The original post: /r/netsec by /u/skimfl925 on 2025-03-05 03:31:20.

I came across an interesting case that I wanted to share with r/netsec - it shows how traditional vulnerability scoring systems can fall short when prioritizing vulnerabilities that are actively being exploited.

The vulnerability: CVE-2024-50302

This vulnerability was just added to CISA’s KEV (Known Exploited Vulnerabilities) catalog today, but if you were looking at standard metrics, you probably wouldn’t have prioritized it:

Base CVSS: 5.5 (MEDIUM) CVSS-BT (with temporal): 5.5 (MEDIUM) EPSS Score: 0.04% (extremely low probability of exploitation)

But here’s the kicker - despite these metrics, this vulnerability is actively being exploited in the wild.

Why standard vulnerability metrics let us down:

I’ve been frustrated with vulnerability management for a while, and this example hits on three problems I consistently see:

  1. Static scoring: Base CVSS scores are frozen in time, regardless of what’s happening in the real world
  2. Temporal limitations: Even CVSS-BT (Base+Temporal) often doesn’t capture actual exploitation activity well
  3. Probability vs. actuality: EPSS is great for statistical likelihood, but can miss targeted exploits

A weekend project: Threat-enhanced scoring

As a side project, I’ve been tinkering with an enhanced scoring algorithm that incorporates threat intel sources to provide a more practical risk score. I’m calling it CVSS-TE.

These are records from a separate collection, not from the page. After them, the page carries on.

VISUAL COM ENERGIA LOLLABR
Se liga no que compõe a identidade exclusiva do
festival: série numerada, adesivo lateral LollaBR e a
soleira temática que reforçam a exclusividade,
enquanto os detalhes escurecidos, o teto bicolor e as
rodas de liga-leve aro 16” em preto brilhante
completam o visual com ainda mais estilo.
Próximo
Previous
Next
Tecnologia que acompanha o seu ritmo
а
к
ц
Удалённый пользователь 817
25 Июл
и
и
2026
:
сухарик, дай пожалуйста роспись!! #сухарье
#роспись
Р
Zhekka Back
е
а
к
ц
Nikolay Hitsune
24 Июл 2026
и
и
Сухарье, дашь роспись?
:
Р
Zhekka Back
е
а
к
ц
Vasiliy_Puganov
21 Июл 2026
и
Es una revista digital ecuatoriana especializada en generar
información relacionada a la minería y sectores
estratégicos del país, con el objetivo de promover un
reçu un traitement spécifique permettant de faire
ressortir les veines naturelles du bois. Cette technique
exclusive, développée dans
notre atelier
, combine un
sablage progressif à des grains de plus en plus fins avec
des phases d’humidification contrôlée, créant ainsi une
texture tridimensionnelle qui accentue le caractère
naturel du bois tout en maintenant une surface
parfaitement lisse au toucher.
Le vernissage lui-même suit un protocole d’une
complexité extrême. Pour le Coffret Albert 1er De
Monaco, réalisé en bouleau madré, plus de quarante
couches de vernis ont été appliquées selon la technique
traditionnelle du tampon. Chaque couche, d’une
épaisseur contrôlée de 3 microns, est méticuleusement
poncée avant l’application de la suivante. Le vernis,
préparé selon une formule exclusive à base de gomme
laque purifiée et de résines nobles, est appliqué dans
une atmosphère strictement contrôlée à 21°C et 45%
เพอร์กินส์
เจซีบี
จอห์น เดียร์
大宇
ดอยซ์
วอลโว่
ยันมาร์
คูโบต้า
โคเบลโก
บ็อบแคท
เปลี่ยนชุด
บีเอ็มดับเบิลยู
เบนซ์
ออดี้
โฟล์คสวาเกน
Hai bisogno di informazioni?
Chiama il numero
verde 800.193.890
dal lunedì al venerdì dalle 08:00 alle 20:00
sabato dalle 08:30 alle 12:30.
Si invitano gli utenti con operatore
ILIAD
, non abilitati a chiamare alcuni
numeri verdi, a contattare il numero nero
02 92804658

For this specific vulnerability, here’s what it showed:

Before CISA KEV addition:

  • Base CVSS: 5.5 (MEDIUM)
  • CVSS-BT: 5.5 (MEDIUM)
  • CVSS-TE: 7.0 (HIGH) - Already elevated due to VulnCheck KEV data
  • Indicators: VulnCheck KEV

After CISA KEV addition:

  • Base CVSS: 5.5 (MEDIUM)
  • CVSS-BT: 5.5 (MEDIUM)
  • CVSS-TE: 7.5 (HIGH) - Further increased
  • Indicators: CISA KEV + VulnCheck KEV

Technical implementation

Since this is r/netsec, I figure some of you might be interested in how I approached this:

The algorithm:

  1. Uses standard CVSS-BT score as a baseline
  2. Applies a quality multiplier based on exploit reliability and effectiveness data
  3. Adds threat intelligence factors from various sources (CISA KEV, VulnCheck, EPSS, exploit count)
  4. Uses a weighted formula to prevent dilution of high-quality exploits

The basic formula is: CVSS-TE = min(10, CVSS-BT_Score * Quality_Multiplier + Threat_Intel_Factor - Time_Decay)

Threat intel factors are weighted roughly like this:

  • CISA KEV presence: +1.0
  • VulnCheck KEV presence: +0.8
  • High EPSS (≥0.5): +0.5
  • Multiple exploit sources present: +0.25 to +0.75 based on count

The interesting part

What makes this vulnerability particularly interesting is the contrast between its EPSS score (0.04%, which is tiny) and the fact that it’s being actively exploited. This is exactly the kind of case that probability-based models can miss.

For me, it’s a validation that augmenting traditional scores with actual threat intel can catch things that might otherwise slip through the cracks.

I made a thing

I built a small lookup tool at github.io/cvss-te where you can search for CVEs and see how they score with this approach.

The code and methodology is on GitHub if anyone wants to take a look. It’s just a weekend project, so there’s plenty of room for improvement - would appreciate any feedback or suggestions from the community.

Anyone else run into similar issues with standard vulnerability metrics? Or have alternative approaches you’ve found useful?